What you have to do:
Once the line with "165 mm. Female patient." is found in the data, output it and each following line exactly, up to and including the line with "cell adenocarcinoma, NOS", and nothing before or after.

───── Given records ─────

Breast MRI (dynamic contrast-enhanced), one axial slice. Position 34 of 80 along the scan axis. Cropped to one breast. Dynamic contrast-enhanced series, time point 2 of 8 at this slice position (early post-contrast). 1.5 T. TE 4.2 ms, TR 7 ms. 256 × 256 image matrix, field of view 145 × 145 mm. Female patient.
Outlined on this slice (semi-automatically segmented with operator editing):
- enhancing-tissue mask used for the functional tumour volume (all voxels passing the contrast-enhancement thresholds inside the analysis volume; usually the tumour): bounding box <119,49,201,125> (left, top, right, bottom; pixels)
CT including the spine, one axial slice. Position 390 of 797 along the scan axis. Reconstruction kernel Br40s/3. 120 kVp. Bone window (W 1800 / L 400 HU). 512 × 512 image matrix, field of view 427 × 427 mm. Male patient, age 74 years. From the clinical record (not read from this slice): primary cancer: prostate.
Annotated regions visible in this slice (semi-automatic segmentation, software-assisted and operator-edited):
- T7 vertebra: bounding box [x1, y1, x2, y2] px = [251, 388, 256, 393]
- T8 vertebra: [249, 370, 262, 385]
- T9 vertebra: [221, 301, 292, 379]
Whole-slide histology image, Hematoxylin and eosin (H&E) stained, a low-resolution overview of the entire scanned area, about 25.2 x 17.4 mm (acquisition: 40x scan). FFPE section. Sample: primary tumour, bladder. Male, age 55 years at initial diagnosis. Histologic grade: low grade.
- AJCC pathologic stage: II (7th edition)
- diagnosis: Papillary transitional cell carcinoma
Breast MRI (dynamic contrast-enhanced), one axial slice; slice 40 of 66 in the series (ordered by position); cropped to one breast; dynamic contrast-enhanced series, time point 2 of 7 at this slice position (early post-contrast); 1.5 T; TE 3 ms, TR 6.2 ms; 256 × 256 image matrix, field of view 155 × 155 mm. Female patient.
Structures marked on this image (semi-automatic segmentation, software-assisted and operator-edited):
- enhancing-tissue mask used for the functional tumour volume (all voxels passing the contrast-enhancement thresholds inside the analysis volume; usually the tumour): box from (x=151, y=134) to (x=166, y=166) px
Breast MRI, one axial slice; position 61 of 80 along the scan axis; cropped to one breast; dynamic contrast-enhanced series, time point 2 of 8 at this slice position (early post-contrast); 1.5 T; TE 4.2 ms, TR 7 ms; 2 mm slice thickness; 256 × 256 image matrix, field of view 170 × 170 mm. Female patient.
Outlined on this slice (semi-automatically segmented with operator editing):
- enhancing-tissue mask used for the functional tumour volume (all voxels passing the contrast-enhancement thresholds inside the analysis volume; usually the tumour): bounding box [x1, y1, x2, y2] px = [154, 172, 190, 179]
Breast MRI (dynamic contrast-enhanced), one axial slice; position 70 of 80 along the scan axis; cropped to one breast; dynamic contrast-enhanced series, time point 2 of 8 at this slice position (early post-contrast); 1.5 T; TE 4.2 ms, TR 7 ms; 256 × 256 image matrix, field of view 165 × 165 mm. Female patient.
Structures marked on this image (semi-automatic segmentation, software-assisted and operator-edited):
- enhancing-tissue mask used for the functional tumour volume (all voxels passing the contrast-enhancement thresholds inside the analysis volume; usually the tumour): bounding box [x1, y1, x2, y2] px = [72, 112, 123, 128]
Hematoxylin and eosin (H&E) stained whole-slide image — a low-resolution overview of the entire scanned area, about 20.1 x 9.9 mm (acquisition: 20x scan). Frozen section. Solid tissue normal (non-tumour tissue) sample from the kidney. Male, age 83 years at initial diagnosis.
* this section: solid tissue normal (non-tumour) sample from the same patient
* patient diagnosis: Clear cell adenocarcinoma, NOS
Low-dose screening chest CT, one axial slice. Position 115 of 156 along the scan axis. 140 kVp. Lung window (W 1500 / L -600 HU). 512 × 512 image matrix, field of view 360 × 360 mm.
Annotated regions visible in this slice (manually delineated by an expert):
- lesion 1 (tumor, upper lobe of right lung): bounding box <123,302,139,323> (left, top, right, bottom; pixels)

─────

Completed exercise:
Breast MRI (dynamic contrast-enhanced), one axial slice; position 70 of 80 along the scan axis; cropped to one breast; dynamic contrast-enhanced series, time point 2 of 8 at this slice position (early post-contrast); 1.5 T; TE 4.2 ms, TR 7 ms; 256 × 256 image matrix, field of view 165 × 165 mm. Female patient.
Structures marked on this image (semi-automatic segmentation, software-assisted and operator-edited):
- enhancing-tissue mask used for the functional tumour volume (all voxels passing the contrast-enhancement thresholds inside the analysis volume; usually the tumour): bounding box [x1, y1, x2, y2] px = [72, 112, 123, 128]
Hematoxylin and eosin (H&E) stained whole-slide image — a low-resolution overview of the entire scanned area, about 20.1 x 9.9 mm (acquisition: 20x scan). Frozen section. Solid tissue normal (non-tumour tissue) sample from the kidney. Male, age 83 years at initial diagnosis.
* this section: solid tissue normal (non-tumour) sample from the same patient
* patient diagnosis: Clear cell adenocarcinoma, NOS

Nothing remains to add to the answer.